Bettina Gauss ( † ) war politische Korrespondentin der taz. Von 1996 bis 1999 leitete sie das Parlamentsbüro der Zeitung, vorher war sie sechs Jahre lang deren Korrespondentin für Ost-und Zentralafrika mit Sitz in Nairobi. Ihre Beiträge sind Übernahmen von taz.de, mit freundlicher Genehmigung von Autorin und Verlag.

Ein Kommentar

  1. Horst Eberlein

    Schon jetzt zeigt sich, dass der ausgedünnte Staat und das privatisierte Gesundheitswesen in Deutschland dank neoliberaler Politik auf eine Pandemie schlecht vorbereitet ist.

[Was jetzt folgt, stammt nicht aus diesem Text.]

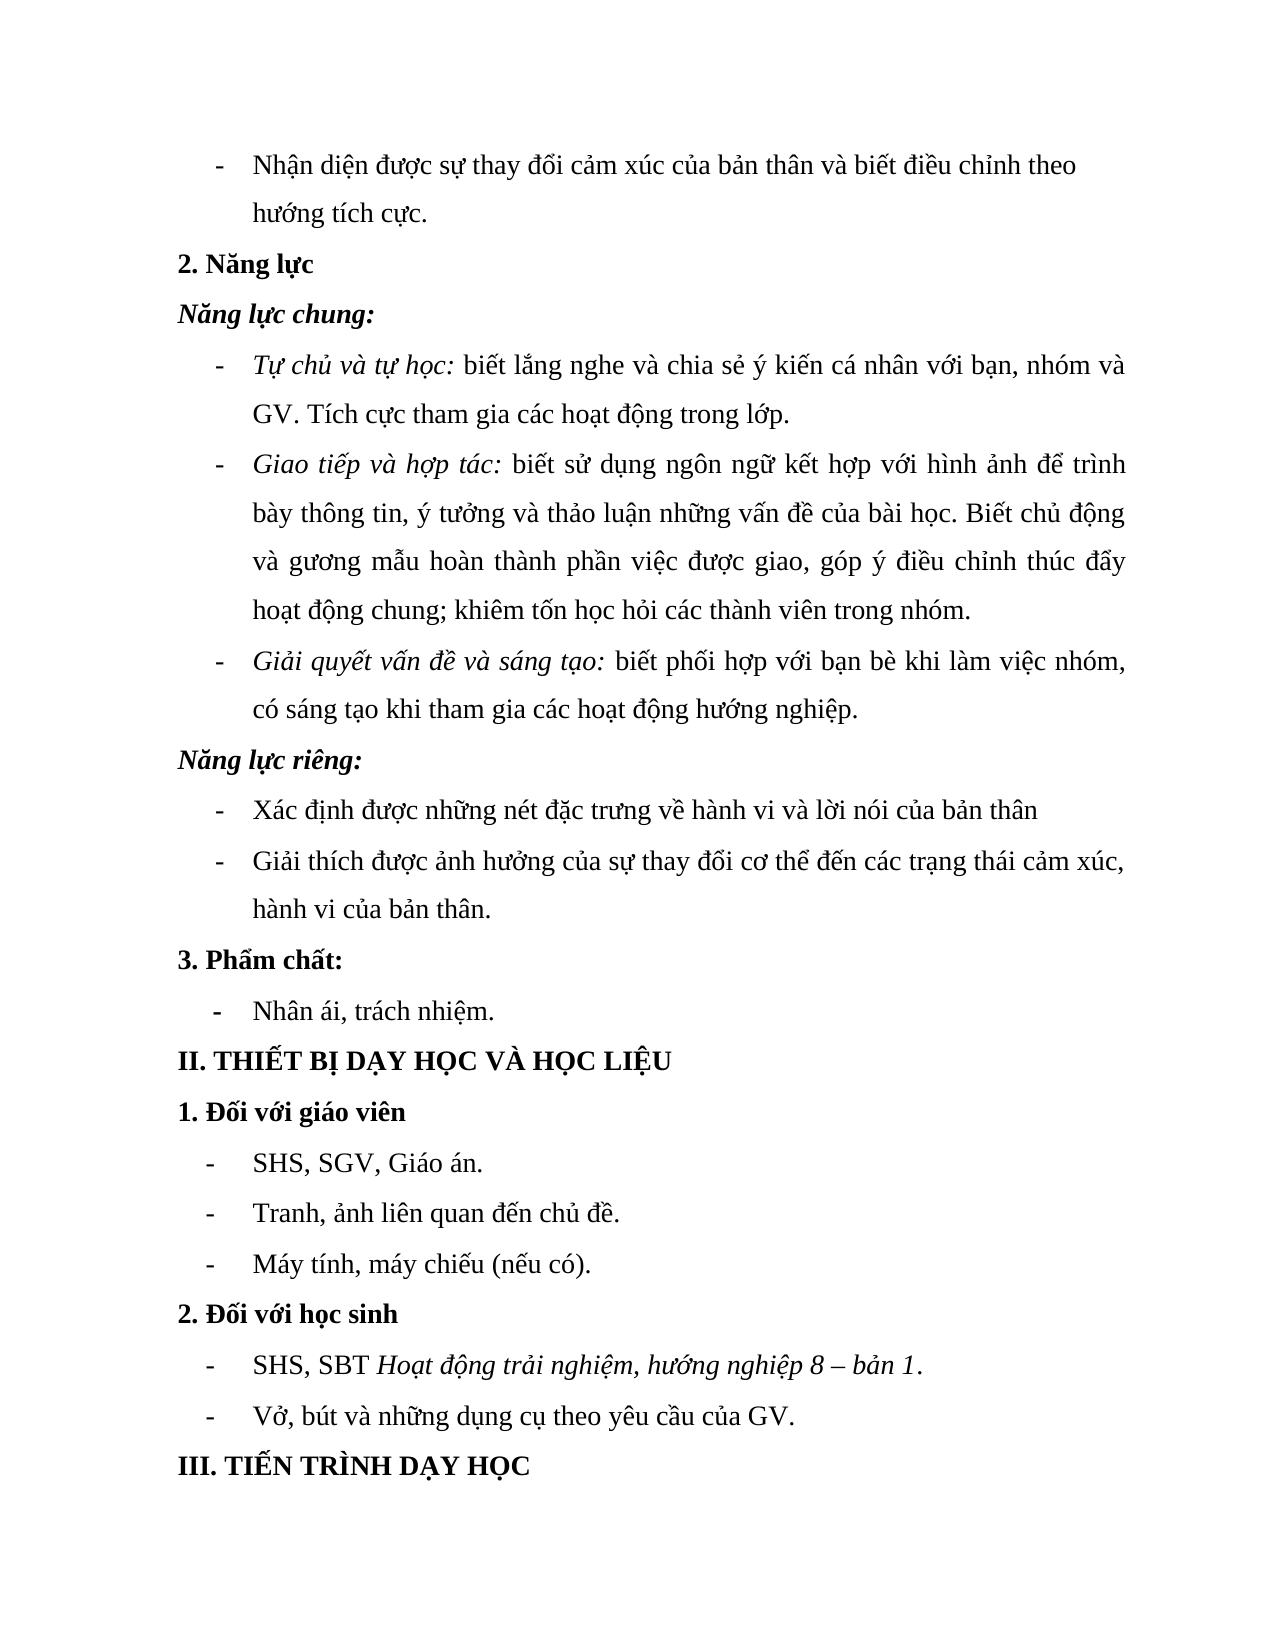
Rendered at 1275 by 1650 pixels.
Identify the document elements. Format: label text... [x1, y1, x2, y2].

list Giải thích được ảnh hưởng của sự thay đổi cơ thể đến các trạng thái cảm xúc, hành vi của bản thân. [215, 844, 1127, 925]
text Năng lực chung: [177, 297, 1127, 330]
list Vở, bút và những dụng cụ theo yêu cầu của GV. [215, 1399, 1127, 1431]
text 2. Đối với học sinh [177, 1297, 1127, 1330]
text 1. Đối với giáo viên [177, 1095, 1127, 1127]
list Giao tiếp và hợp tác: biết sử dụng ngôn ngữ kết hợp với hình ảnh để trình bày thông tin, ý tưởng và thảo luận những vấn đề của bài học. Biết chủ động và gương mẫu hoàn thành phần việc được giao, góp ý điều chỉnh thúc đẩy hoạt động chung; khiêm tốn học hỏi các thành viên trong nhóm. [215, 447, 1127, 625]
list SHS, SBT Hoạt động trải nghiệm, hướng nghiệp 8 – bản 1. [215, 1348, 1127, 1381]
text 2. Năng lực [177, 247, 1127, 279]
text Năng lực riêng: [177, 743, 1127, 775]
list Tranh, ảnh liên quan đến chủ đề. [215, 1196, 1127, 1229]
list Giải quyết vấn đề và sáng tạo: biết phối hợp với bạn bè khi làm việc nhóm, có sáng tạo khi tham gia các hoạt động hướng nghiệp. [215, 643, 1127, 724]
list Nhân ái, trách nhiệm. [222, 994, 1127, 1026]
text III. TIẾN TRÌNH DẠY HỌC [177, 1449, 1127, 1482]
list Tự chủ và tự học: biết lắng nghe và chia sẻ ý kiến cá nhân với bạn, nhóm và GV. Tích cực tham gia các hoạt động trong lớp. [215, 348, 1127, 429]
list Nhận diện được sự thay đổi cảm xúc của bản thân và biết điều chỉnh theo hướng tích cực. [215, 148, 1127, 229]
list Máy tính, máy chiếu (nếu có). [215, 1247, 1127, 1279]
text 3. Phẩm chất: [177, 943, 1127, 976]
text II. THIẾT BỊ DẠY HỌC VÀ HỌC LIỆU [177, 1044, 1127, 1077]
list SHS, SGV, Giáo án. [215, 1146, 1127, 1178]
list Xác định được những nét đặc trưng về hành vi và lời nói của bản thân [215, 793, 1127, 826]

Es fehlen schon jetzt die notwendigen Schutzmasken für das Krankenhauspersonal. Die Krankenhaushygiene ist im Vergleich zu den Niederlanden auf dem Stand eines Entwicklungslandes. Hierzulande erkranken ca. 600’000 Menschen an multiresistenten Keimen, davon sterben über zehntausend jährlich. Bei einer Pandemie hätten die Gesundheitsämter nicht genügend Personal, um die notwenigen und sinnvollen Maßnahmen zu koordinieren und zu überwachen.

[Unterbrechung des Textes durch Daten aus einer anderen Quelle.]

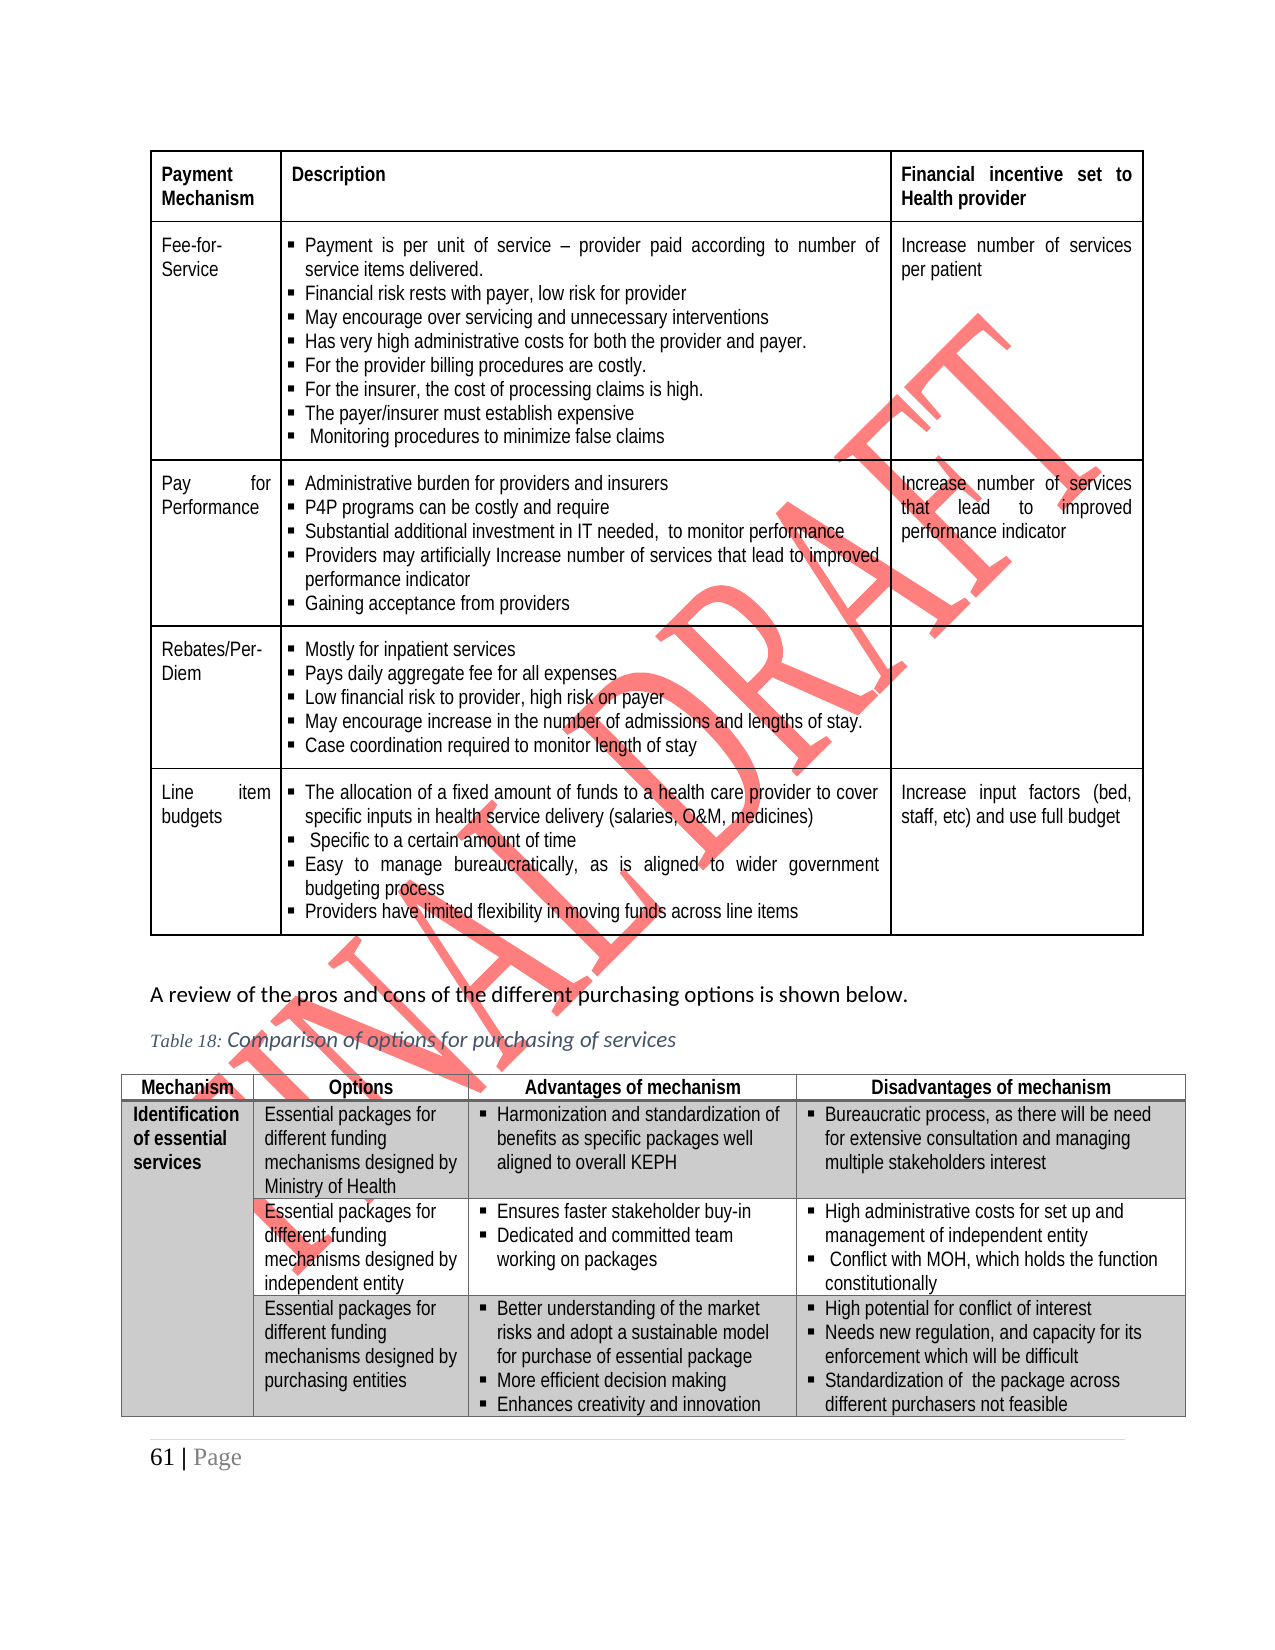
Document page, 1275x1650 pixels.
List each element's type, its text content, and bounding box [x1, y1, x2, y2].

table_header Advantages of mechanism [469, 1075, 796, 1099]
table_header Options [254, 1075, 468, 1099]
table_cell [254, 1296, 468, 1416]
table_cell Essential packages for different funding mechanisms designed by independent entity [254, 1199, 468, 1295]
text A review of the pros and cons of the different purchasing options is shown below. [150, 980, 1125, 1008]
table_cell Essential packages for different funding mechanisms designed by Ministry of Health [254, 1102, 468, 1198]
table_header Mechanism [122, 1075, 253, 1099]
table_cell Payment is per unit of service – provider paid according to number of service items delivered. Financial risk rests with payer, low risk for provider May encourage over servicing and unnecessary interventions Has very high administrative costs for both the provider and payer. For the provider billing procedures are costly. For the insurer, the cost of processing claims is high. The payer/insurer must establish expensive Monitoring procedures to minimize false claims [282, 222, 890, 459]
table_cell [797, 1296, 1185, 1416]
table_header Payment Mechanism [152, 152, 280, 221]
table_header Disadvantages of mechanism [797, 1075, 1185, 1099]
table_cell Mostly for inpatient services Pays daily aggregate fee for all expenses Low financial risk to provider, high risk on payer May encourage increase in the number of admissions and lengths of stay. Case coordination required to monitor length of stay [282, 627, 890, 767]
table_cell Increase number of services per patient [892, 222, 1142, 459]
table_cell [469, 1296, 796, 1416]
table_header Description [282, 152, 890, 221]
table_cell High administrative costs for set up and management of independent entity Conflict with MOH, which holds the function constitutionally [797, 1199, 1185, 1295]
table_cell Administrative burden for providers and insurers P4P programs can be costly and require Substantial additional investment in IT needed, to monitor performance Providers may artificially Increase number of services that lead to improved performance indicator Gaining acceptance from providers [282, 461, 890, 625]
table_cell Pay for Performance [152, 461, 280, 625]
table_cell Line item budgets [152, 769, 280, 934]
table_cell Harmonization and standardization of benefits as specific packages well aligned to overall KEPH [469, 1102, 796, 1198]
table_cell [892, 627, 1142, 767]
table_cell Increase input factors (bed, staff, etc) and use full budget [892, 769, 1142, 934]
table_header Financial incentive set to Health provider [892, 152, 1142, 221]
table_cell Bureaucratic process, as there will be need for extensive consultation and managing multiple stakeholders interest [797, 1102, 1185, 1198]
table_cell Ensures faster stakeholder buy-in Dedicated and committed team working on packages [469, 1199, 796, 1295]
text Table 18: Comparison of options for purchasing of services [150, 1025, 1125, 1053]
table_cell Rebates/Per-Diem [152, 627, 280, 767]
table_cell Fee-for-Service [152, 222, 280, 459]
table_cell Identification of essential services [122, 1102, 253, 1416]
table_cell The allocation of a fixed amount of funds to a health care provider to cover specific inputs in health service delivery (salaries, O&M, medicines) Specific to a certain amount of time Easy to manage bureaucratically, as is aligned to wider government budgeting process Providers have limited flexibility in moving funds across line items [282, 769, 890, 934]
table_cell Increase number of services that lead to improved performance indicator [892, 461, 1142, 625]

    Also an statt Ross und Reiter zu benennen, wird wieder nur oberflächlich abgewiegelt und viele Nebelkerzen angezündet, um vor der eigentlichen politischen Verantwortung ab zu lenken. Und welche Auswirkungen hätte die aktuell in der Diskussion stehende Schließung von 800 Krankenhäusern in diesem Fall? Welche Politiker vertreten diese Inhalte?